▸ Problem to work on: I need the records below restated word for word, without their pictures.
Materials provided Start Marker
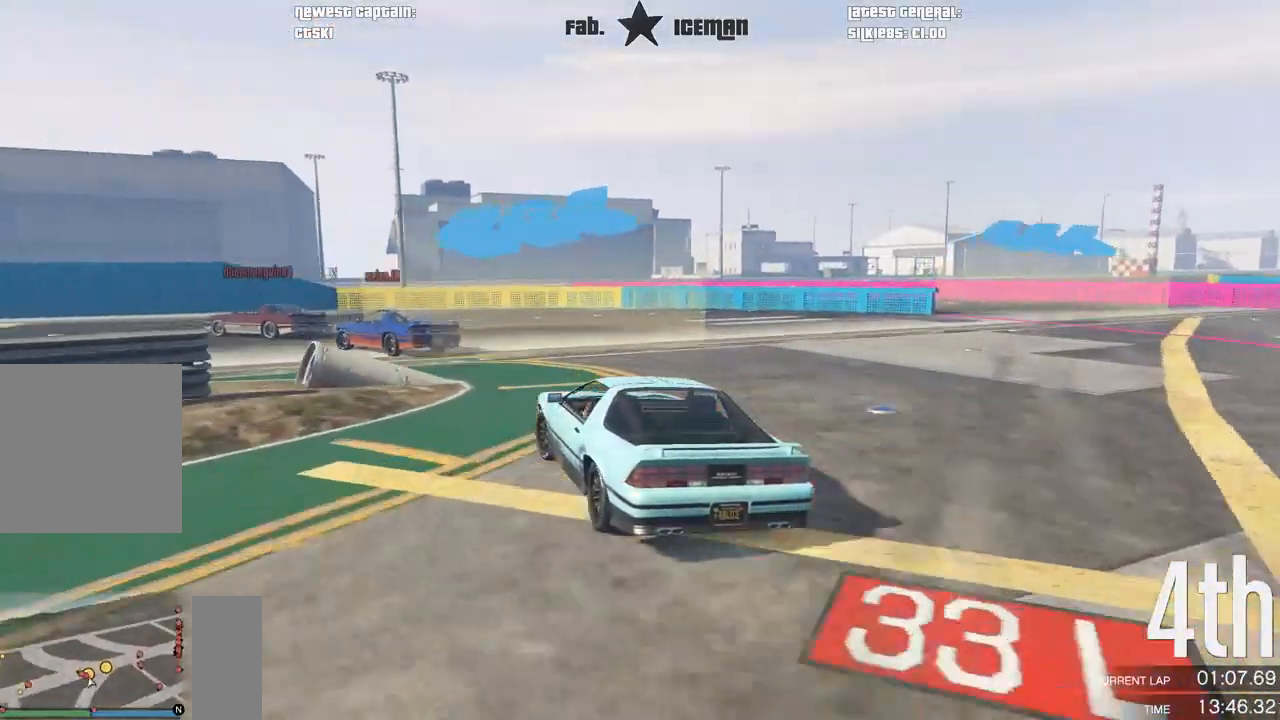
{"buttons": ["R2"], "left_stick": "down-left", "right_stick": "center", "events": []}
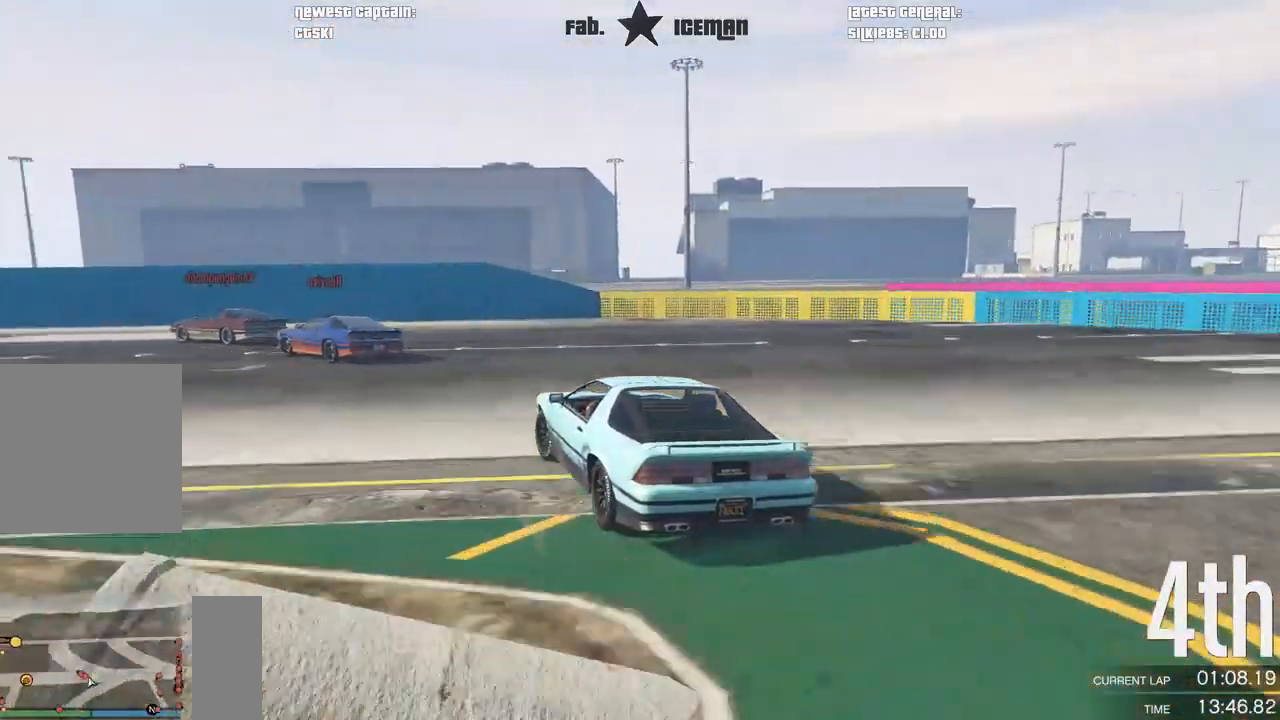
{"buttons": ["R2"], "left_stick": "down-left", "right_stick": "center", "events": []}
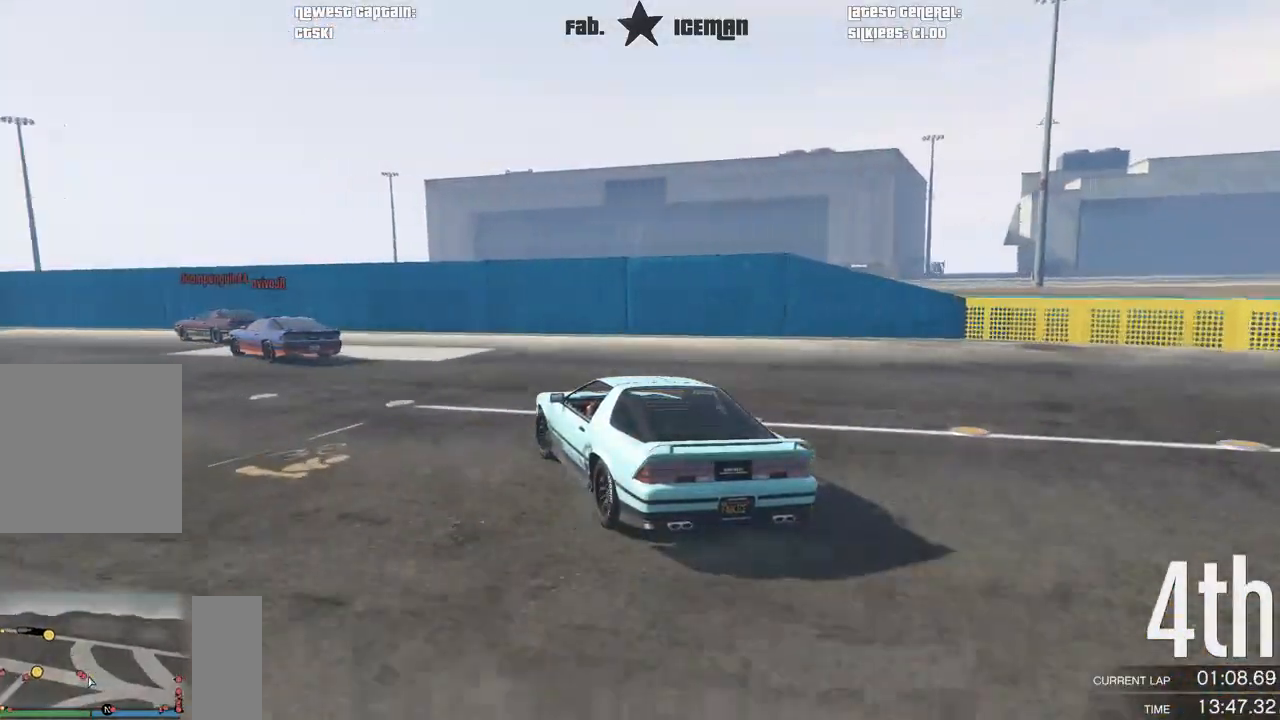
{"buttons": ["R2"], "left_stick": "down-left", "right_stick": "center", "events": []}
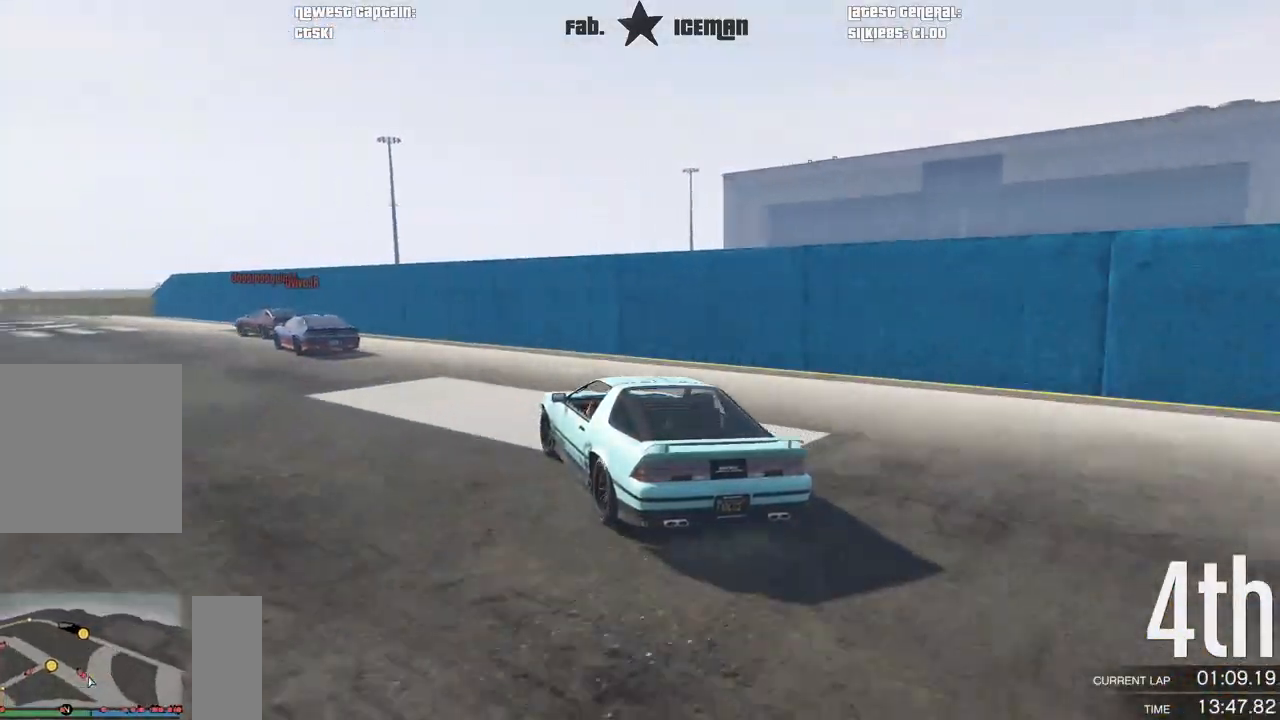
{"buttons": ["R2"], "left_stick": "down-left", "right_stick": "center", "events": [[208, "left_stick", "center"], [333, "left_stick", "down-left"]]}
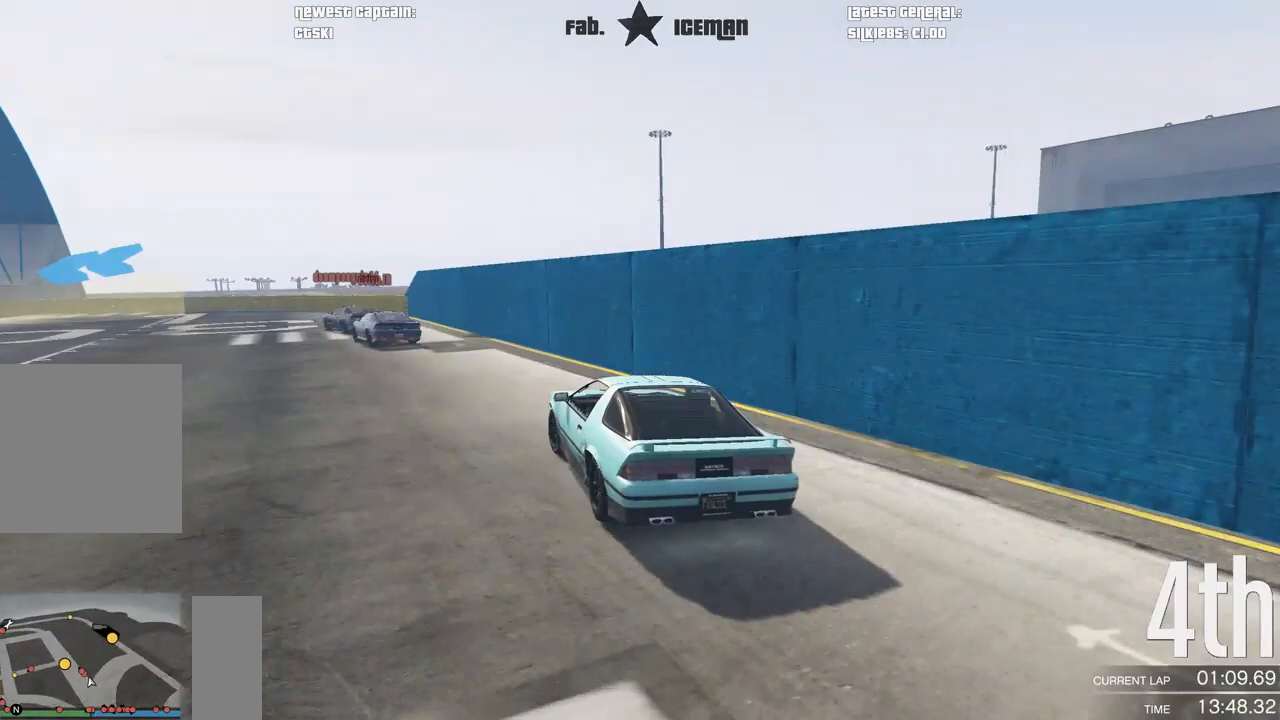
{"buttons": ["R2"], "left_stick": "down-left", "right_stick": "center", "events": [[21, "left_stick", "center"], [104, "left_stick", "down-left"], [312, "left_stick", "center"], [438, "left_stick", "down-left"]]}
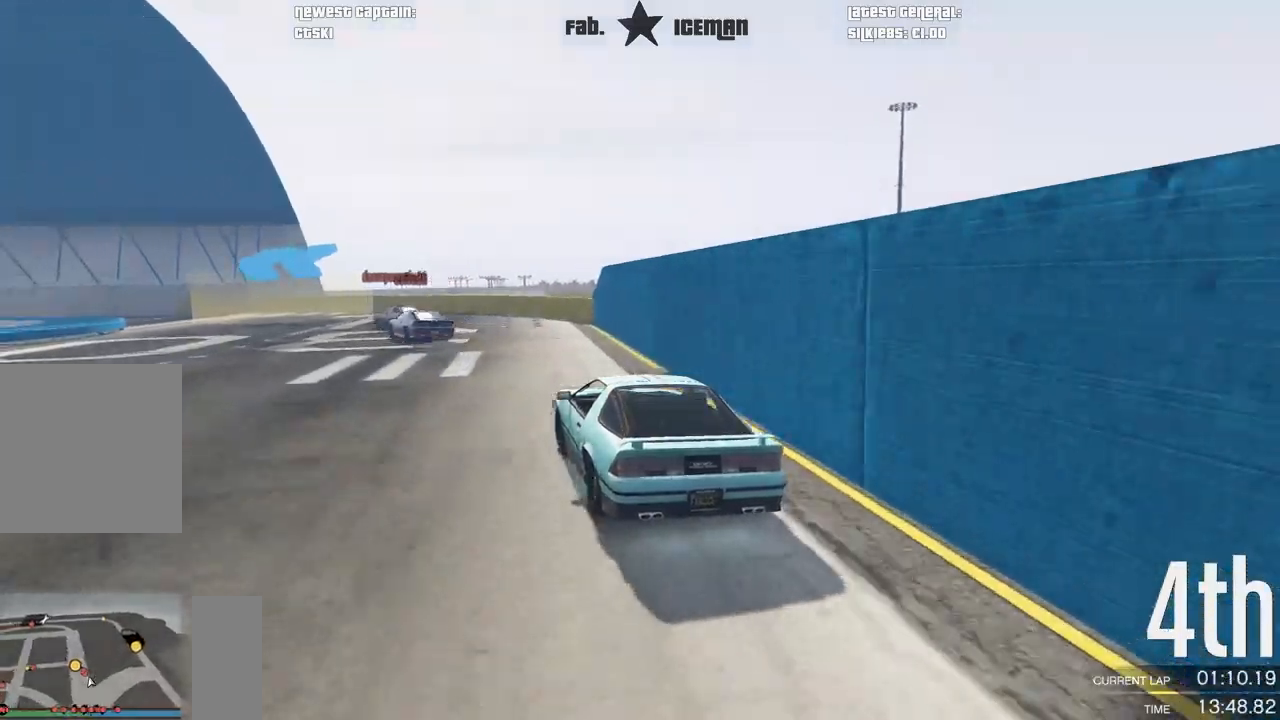
{"buttons": ["R2"], "left_stick": "down-left", "right_stick": "center", "events": [[62, "left_stick", "center"], [208, "left_stick", "left"], [375, "left_stick", "center"], [500, "left_stick", "down-left"]]}
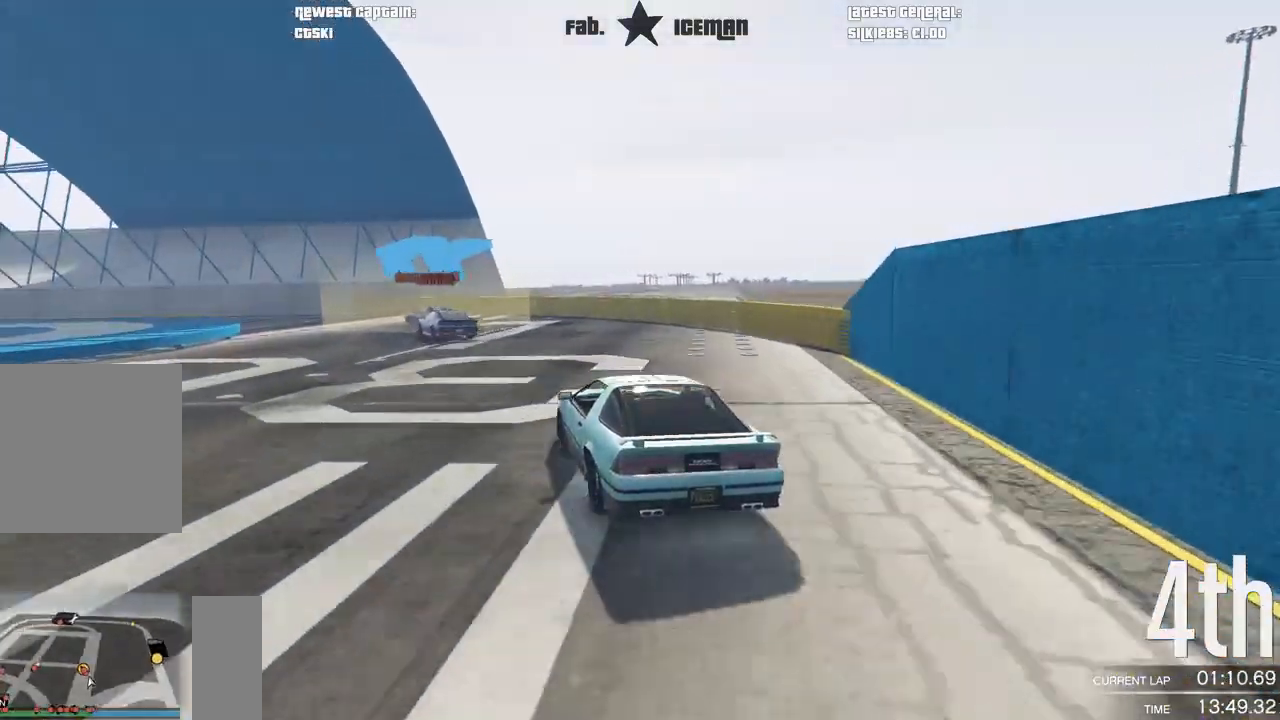
{"buttons": ["R2"], "left_stick": "left", "right_stick": "center", "events": [[167, "left_stick", "center"], [396, "left_stick", "left"]]}
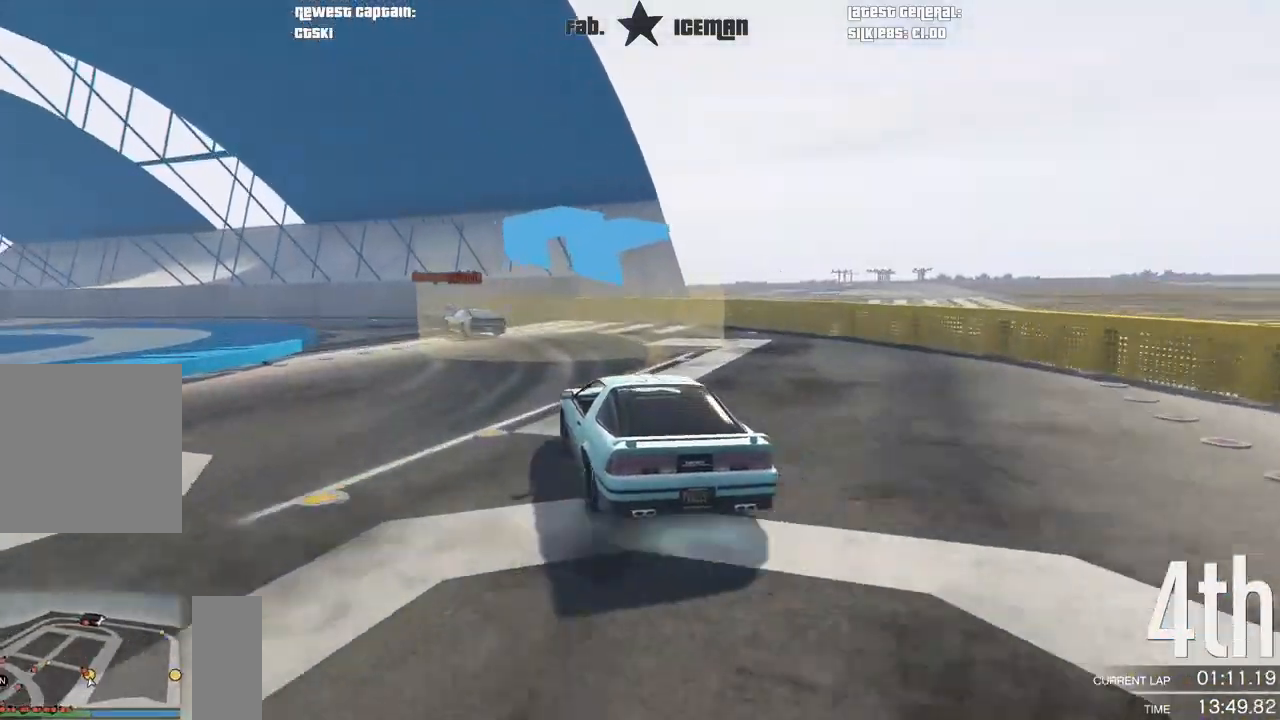
{"buttons": ["R2"], "left_stick": "center", "right_stick": "center", "events": [[104, "left_stick", "center"], [229, "left_stick", "left"], [438, "left_stick", "center"]]}
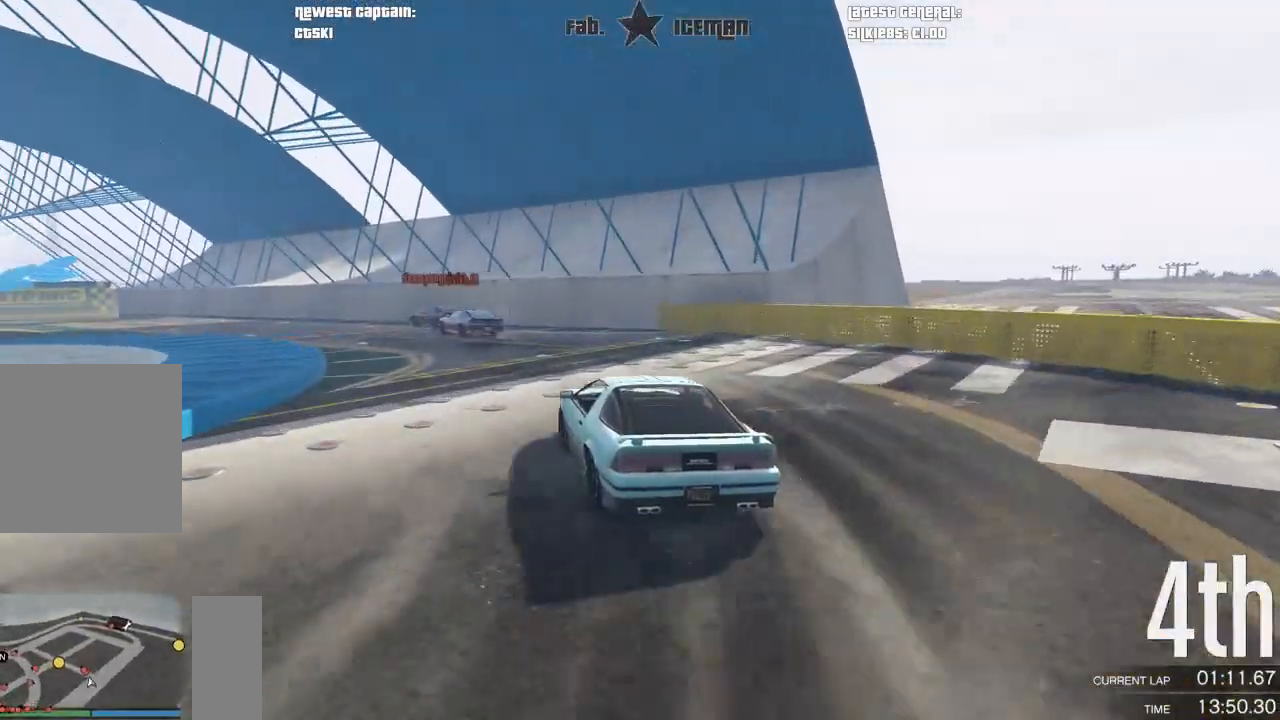
{"buttons": ["R2"], "left_stick": "down-left", "right_stick": "center", "events": [[62, "left_stick", "left"], [188, "left_stick", "center"], [292, "left_stick", "down-left"]]}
Materials provided End Marker
▸ Answer for the task:
{"buttons": ["R2"], "left_stick": "down-left", "right_stick": "center", "events": []}
{"buttons": ["R2"], "left_stick": "down-left", "right_stick": "center", "events": []}
{"buttons": ["R2"], "left_stick": "down-left", "right_stick": "center", "events": []}
{"buttons": ["R2"], "left_stick": "down-left", "right_stick": "center", "events": [[208, "left_stick", "center"], [333, "left_stick", "down-left"]]}
{"buttons": ["R2"], "left_stick": "down-left", "right_stick": "center", "events": [[21, "left_stick", "center"], [104, "left_stick", "down-left"], [312, "left_stick", "center"], [438, "left_stick", "down-left"]]}
{"buttons": ["R2"], "left_stick": "down-left", "right_stick": "center", "events": [[62, "left_stick", "center"], [208, "left_stick", "left"], [375, "left_stick", "center"], [500, "left_stick", "down-left"]]}
{"buttons": ["R2"], "left_stick": "left", "right_stick": "center", "events": [[167, "left_stick", "center"], [396, "left_stick", "left"]]}
{"buttons": ["R2"], "left_stick": "center", "right_stick": "center", "events": [[104, "left_stick", "center"], [229, "left_stick", "left"], [438, "left_stick", "center"]]}
{"buttons": ["R2"], "left_stick": "down-left", "right_stick": "center", "events": [[62, "left_stick", "left"], [188, "left_stick", "center"], [292, "left_stick", "down-left"]]}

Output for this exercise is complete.